湖州和嘉興的粽子
But the most famous zongzi in China are those from Zhejiang's Huzhou and Jiaxing, and these have become the national standard.
In Huzhou, salty zongzi are made with fresh pork flavored with soy sauce, while sweet zongzi are made with jujube or red bean paste, with a piece of pork fat added to make the paste even more aromatic.
Jiaxing zongzi use chicken and "eight treasure" stuffing, as well as the more common red bean paste and preserved duck egg yolk.
But fresh pork zongzi is the most popular.

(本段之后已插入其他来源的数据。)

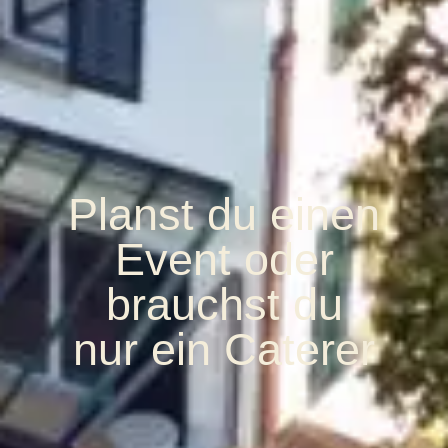
Planst du einen
Event oder
brauchst du
nur ein Caterer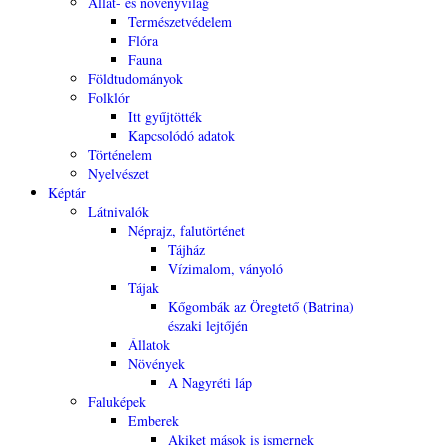
Állat- és növényvilág
Természetvédelem
Flóra
Fauna
Földtudományok
Folklór
Itt gyűjtötték
Kapcsolódó adatok
Történelem
Nyelvészet
Képtár
Látnivalók
Néprajz, falutörténet
Tájház
Vízimalom, ványoló
Tájak
Kőgombák az Öregtető (Batrina)
északi lejtőjén
Állatok
Növények
A Nagyréti láp
Faluképek
Emberek
Akiket mások is ismernek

The meat is taken from the hock and marinated with sugar, salt, soy sauce and baijiu (Chinese liquor) to give it plenty of flavor. It is then wrapped in bamboo leaf and boiled.
中國最著名的粽子還是浙江湖州和嘉興的粽子,這兩個地方的粽子的做法已經(jīng)成了中國粽子的標準。
在湖州,咸棕包的是加了醬油調(diào)味的新鮮豬肉,甜粽包的是紅棗或豆沙,在粽子里還加了一塊豬油,讓豆沙更香滑適口。
嘉興的粽子填料用的是雞肉和“八寶”,也有包紅豆沙和咸蛋黃的。
但嘉興的鮮肉粽是最受歡迎的。
選取蹄膀上的豬肉,將豬肉浸泡在用糖、鹽、醬油和白酒制成的汁水中,賦予其豐富的口感。然后用竹葉包好,煮熟。